A prestação televisiva da Marisa Moura no último dia de 2014 é um bom exemplo daquele ridículo que deixa um travo amargo. Passado o riso e a chacota à conta da cascata de disparates, segue-se a ressaca. Mais do que uma mera aparição infeliz e desajeitada, o episódio revela algo muito mais profundo, a vários níveis: a) a nesciência palerma e arrogante de quem vai à televisão escudada atrás do estatuto de jornalista e não se preocupa em preparar-se minimamente para a tarefa; b) o nível zero de exigência por parte de quem coordena o espaço informativo e de quem conduziu a entrevista; c) o baixo nível de crítica do público, já anestesiado pela banalidade televisiva que constituem os disparates de comentadores.

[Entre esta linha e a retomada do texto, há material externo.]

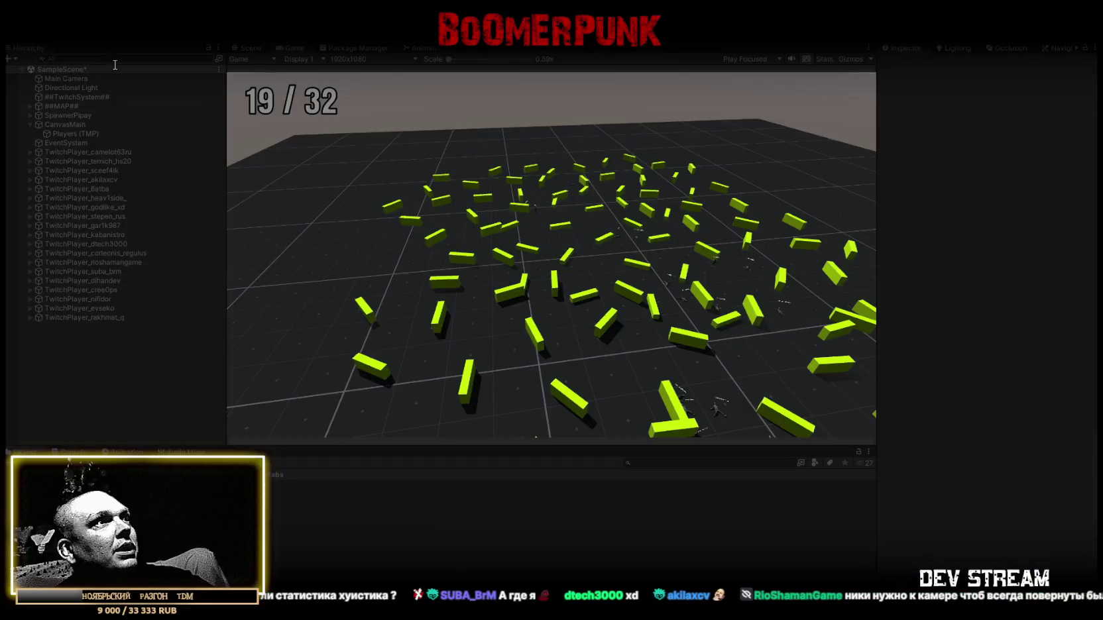
click(110, 152)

Mais grave ainda: falar de política, comentar a crise, as medidas do governo ou as manobras da oposição é algo que oferece, digamos, um notável grau de "clareza": qualquer espetador está mandatado, enquanto cidadão, para concordar ou discordar e para emitir a sua opinião e dispõe de ampla informação, porque se trata de realidades que a todos afetam. Agora sobre o Islão, "essa coisa do outro mundo", como diz a Safaa Dib? Não se exigiria um mínimo de cuidado pedagógico a uma jornalista - que, ironicamente, mencionou precisamente o desconhecimento que existe por cá acerca de tudo o que envolve esta temática, sem se aperceber de como contribuiu para aumentar essa ignorância - ?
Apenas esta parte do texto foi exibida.